The Final Taste: The Bols genever supplies memorable maltiness, which mingles with botanical and herbal notes; those latter notes echo Lillet Rosé, a light and lovely French aperitif based on red and white wines, and flavored with herbs and citrus. Cyr, who thinks regular orange juice can fall a little flat in cocktails, adds malic and citric acids to this drink to deliver a “tangy pop.” Apricot liqueur rounds out the flavors, and the egg white imbues the drink with beautiful lushness and foam. Atop that foam you’ll find a pattern made with a butterfly pea flower tincture, described by Cyr as a “fun purple flair.” The bar’s expansive views of Elliott Bay and downtown delight both hotel guests and locals, whether seen through big windows, when sinking into the comfortably stylish couches and chairs, or while sitting on the heated, covered outdoor patio, open year around—don’t miss them. Because of the care and thought put into drinks like The Whisper in the Wind, the cocktails shouldn’t be, either.

RECIPES
The Whisper in the Wind

There are a few ingredients you’ll need to track down before whipping up this cocktail, but the end result is worth it. Cyr uses Giffard apricot liqueur, but says Rothman & Winter’s version will work just as well. Both can be found at local liquor stores, as can the genever.

1 1/2 ounces Bols genever
3/4 ounce orange acid (recipe below)
1/2 ounce Lillet Rosé
1/4 ounce Giffard apricot liqueur
1/4 ounce simple syrup
Egg white
Ice cubes
A few drops of butterfly pea flower tincture (recipe below)

Add the egg white, genever, orange acid, Lillet Rosé, apricot liqueur and simple syrup to a cocktail shaker. Shake well, without ice (this is a called a “dry shake” and helps combine everything while developing the egg white foam). Add the ice and shake again. Strain through a fine strainer into a coupe glass and garnish with the butterfly pea flower tincture.

Orange Acid

This citrusy delight is a key ingredient in The Whisper in the Wind cocktail from Seattle’s Fog Room in The Charter Hotel.

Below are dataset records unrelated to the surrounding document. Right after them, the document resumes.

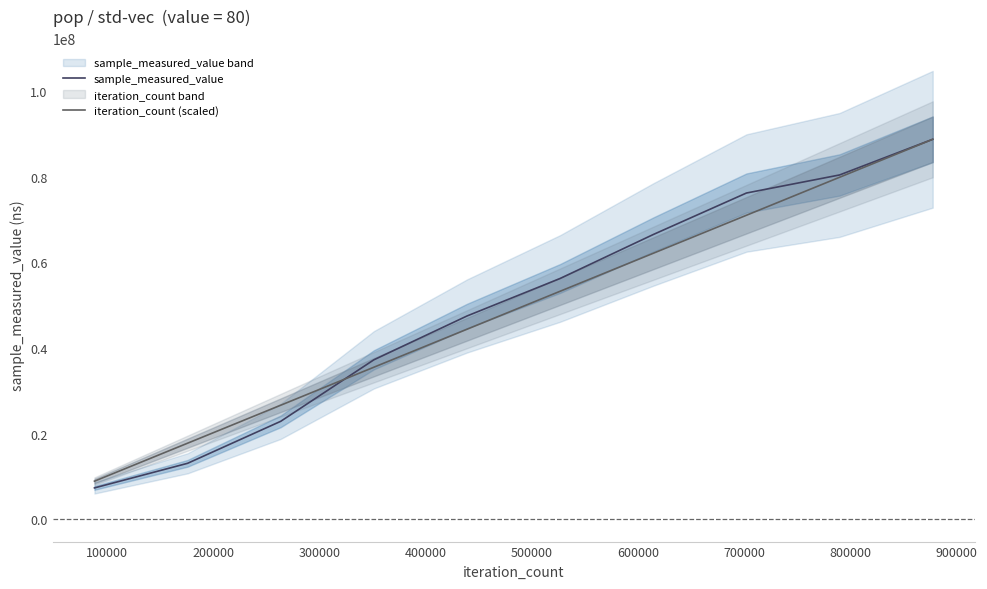

How many times do sample_measured_value and iteration_count (scaled) cross each other?

1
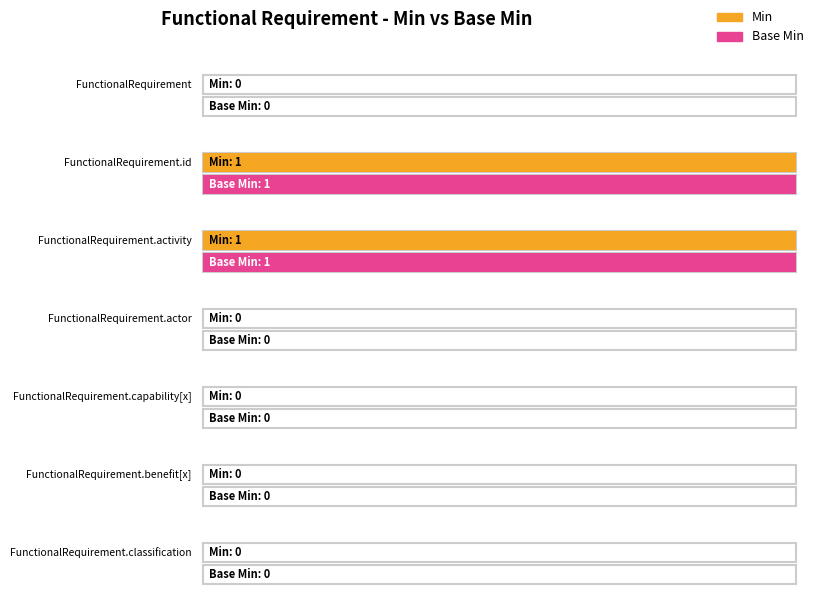

Reading right to left, what are all the values shown in this chart?

Min: 0	0	0	0	1	1	0
Base Min: 0	0	0	0	1	1	0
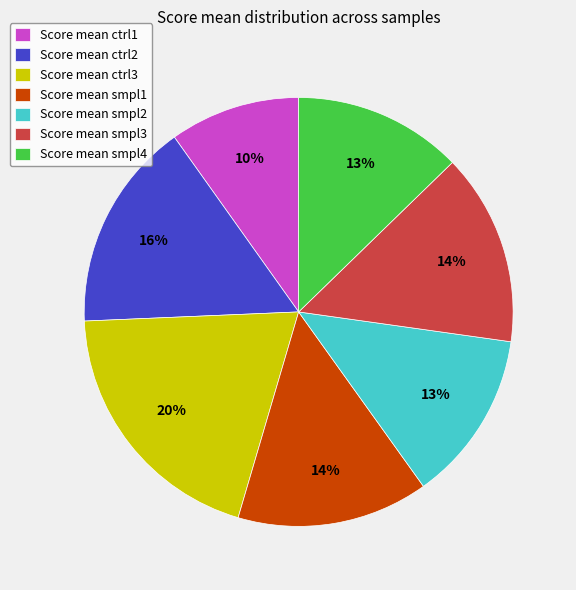

What percentage is the Score mean smpl1 slice, to the nearest percent?

14%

1 quart freshly squeezed orange juice, finely strained
20 grams citric acid
12 grams malic acid

Add orange juice to a mixing bowl, along with the two acids. Stir ingredients together to dissolve the acids. If you don’t use the orange acid immediately, store in refrigerator; use within three days for optimal flavor.

Butterfly Pea Flower Tincture

A few drops of this tincture deliver the final artistic touches to The Whisper in the Wind cocktail, created by Jesse Cyr at Seattle’s Fog Room. Butterfly pea flower buds are available at Amazon.com. Overproof spirits contain a greater proportion of alcohol than a normal proof spirit, usually more than 50 percent alcohol by volume.

6–8 dried butterfly pea flower buds
1 cup clear overproof spirit (Everclear is ideal, but a high-proof vodka could work, too)

Add the buds and spirit to a Mason jar and seal. Let sit for 48 hours, gently agitating several times a day. After this time, strain the mixture through a fine strainer and into a small bottle with dropper. When using this to garnish the cocktail, add several drops to the top of the foam. You can create your own design by dragging a toothpick through the drops. Fun!